Advocates celebrated the passage of the bills, but they said more work is needed in order to iron out wrinkles in the legislation. The Council legislation still hasn't taken care of the state language that prohibits e-bikes of any kind from being ridden on the Hudson River Greenway. That prohibition was added at the behest of fearmongering e-bike opponents with the Hudson River Park Friends, whose executive director once said the bikes were dangerous despite having no evidence to prove it. The city's own numbers, for instance, show that only 9 pedestrians were injured by e-bike riders in 2018.

"We have to get rid of the ludicrous rule that prohibits the use of e-bikes use on the Hudson River Greenway, which even prohibits the sue of Citi Bike e-bikes," said Transportation Alternatives's Deputy Director Marco Conner. "We also have to take care of the sidewalk-parking prohibition rule," Conner said, referring to a state law that prohibits parking a commercial e-bike on the sidewalk for reasons other than immediate pickups or deliveries.

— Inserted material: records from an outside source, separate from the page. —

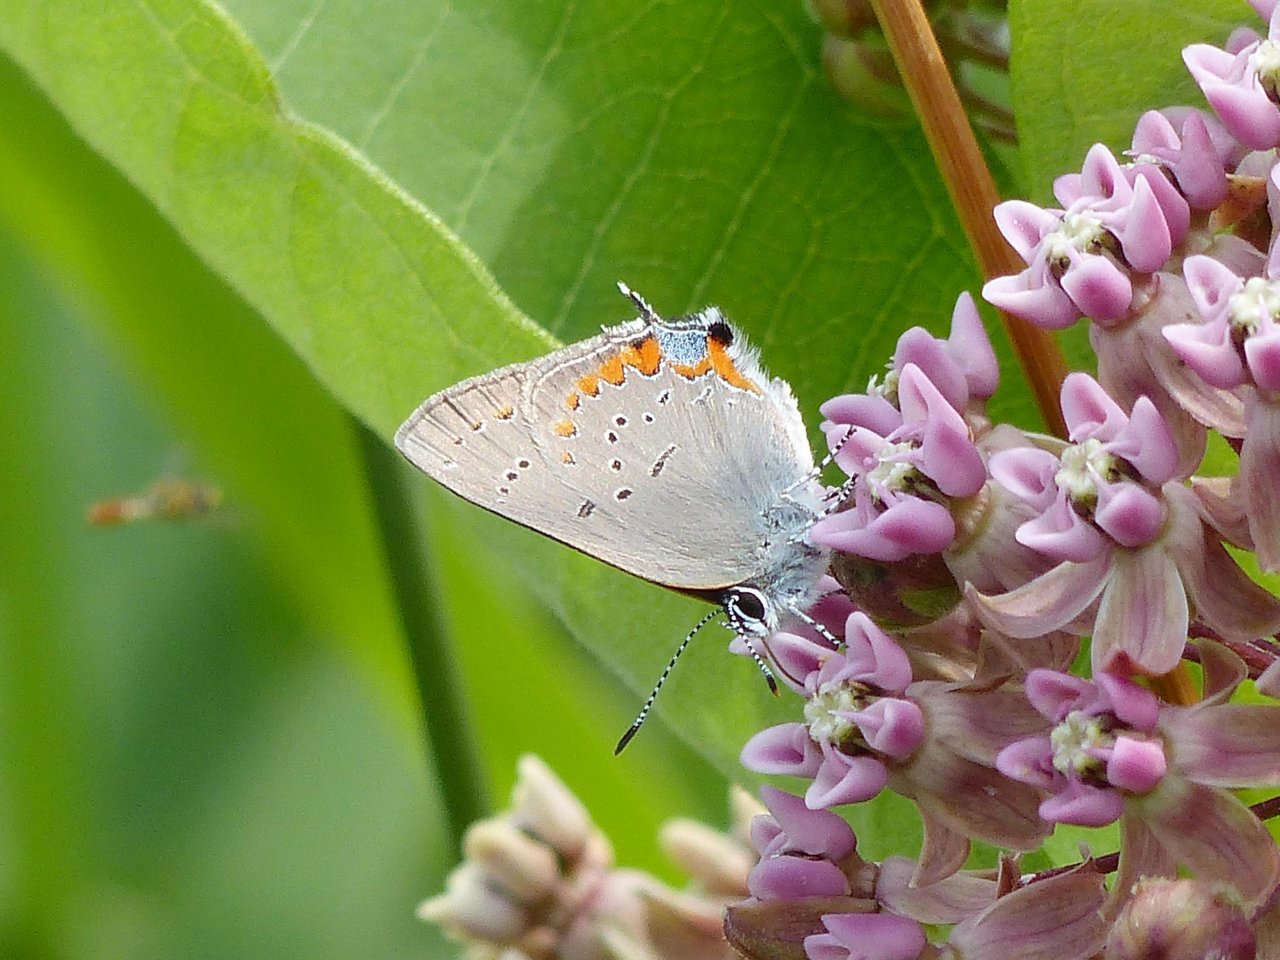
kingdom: Animalia
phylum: Arthropoda
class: Insecta
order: Lepidoptera
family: Lycaenidae
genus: Strymon
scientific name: Strymon acadica
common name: Acadian Hairstreak
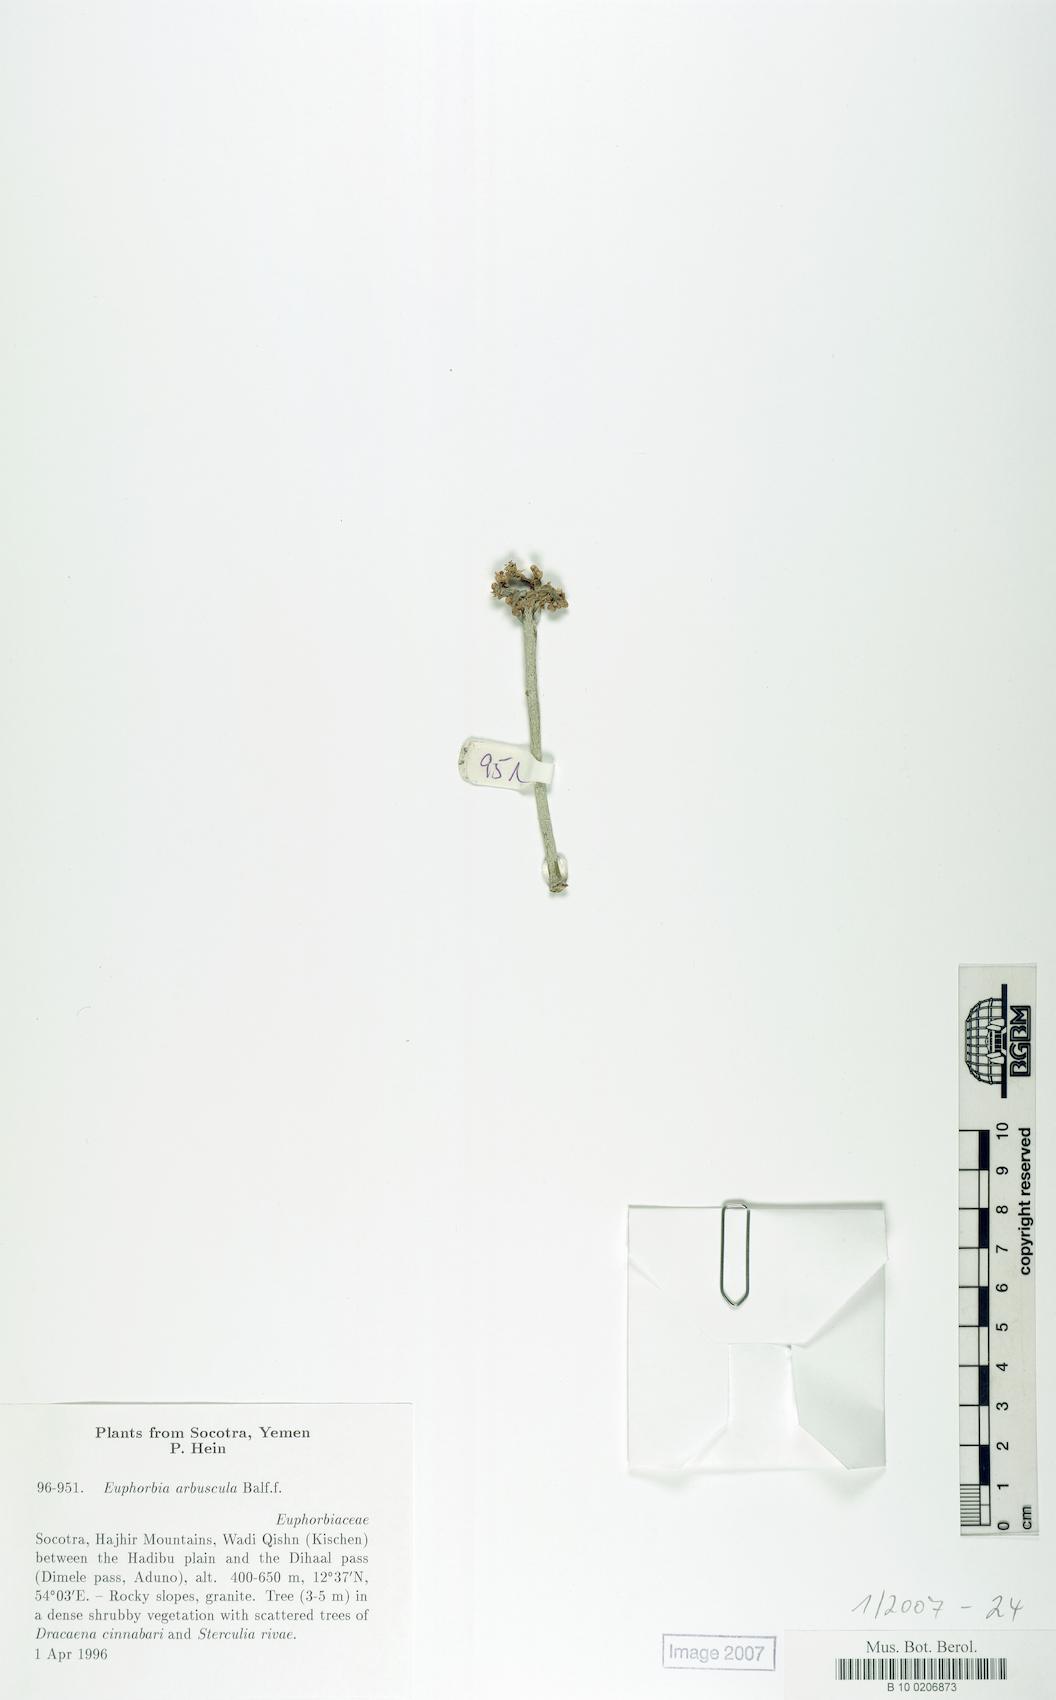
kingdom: Plantae
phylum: Tracheophyta
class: Magnoliopsida
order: Malpighiales
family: Euphorbiaceae
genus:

Right now — because of an acute lack of roadway bike parking — delivery riders have no choice but to park their bikes on the sidewalk when waiting at a restaurant between deliveries. There's no quick fix for the dearth of such parking, either: The city does have a program for installing curbside bike corrals, but the process is lengthy and cumbersome. The situation makes the sidewalk-parking prohibition "just another vector for harassment and ticket stings," in the words of Helen Ho, the co-founder of the Biking Public Project.

Council Member Fernando Cabrera said he was open to solving those issues when advocates raised them in early April, and Conner said that the fight isn't over until that happens.

"There's going to need to be continued pressure from advocates, and champions like Council Members Menchaca and Rodriguez. New Yorkers, including Mayor de Blasio even, might be realizing the folly of the past crackdown and that delivery riders have to be treated with respect. There's a need for the city to create affordable and sustainable transportation elements, which was necessary even before we had to start thinking about a pandemic recovery without relying on cars. And that means full legality for e-bikes."